### Data extract
=====

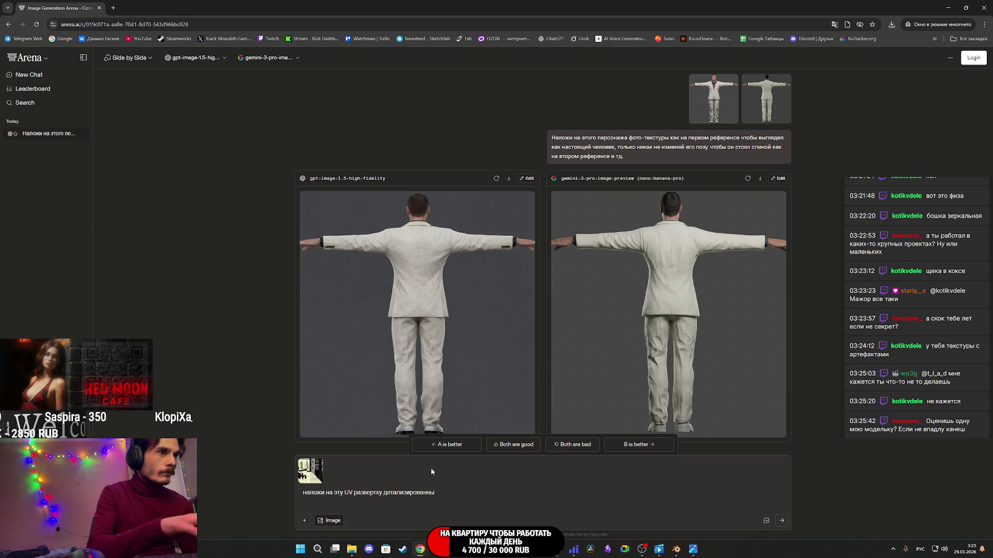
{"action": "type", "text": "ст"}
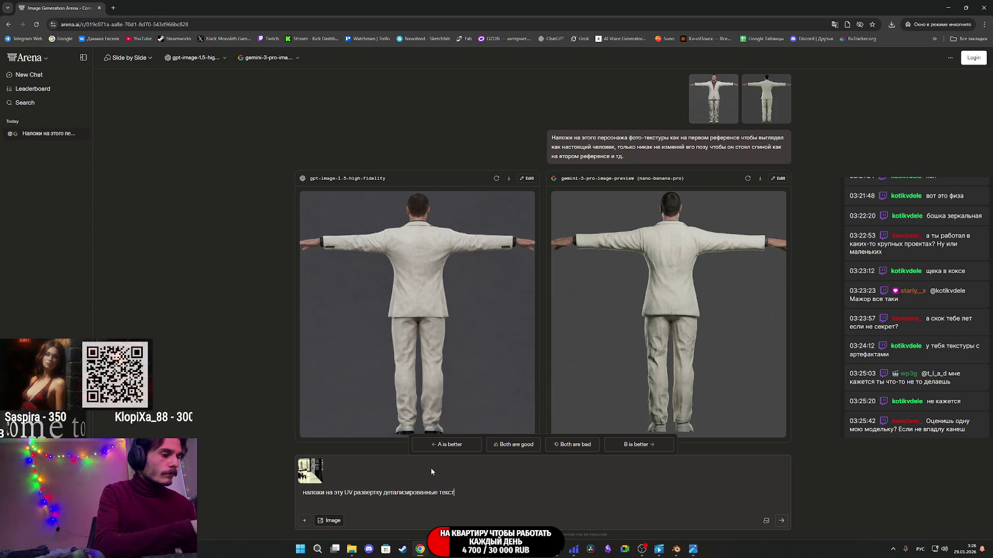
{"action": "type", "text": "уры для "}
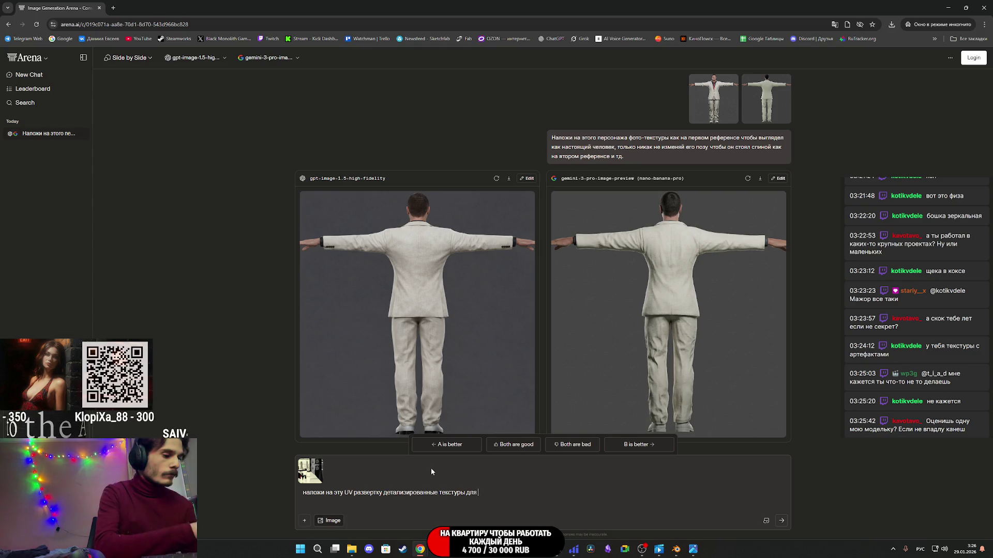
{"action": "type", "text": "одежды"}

=====

### What this task involves
Print the data above exactly; drop every picture.

### Result for this task
{"action": "type", "text": "ст"}
{"action": "type", "text": "уры для "}
{"action": "type", "text": "одежды"}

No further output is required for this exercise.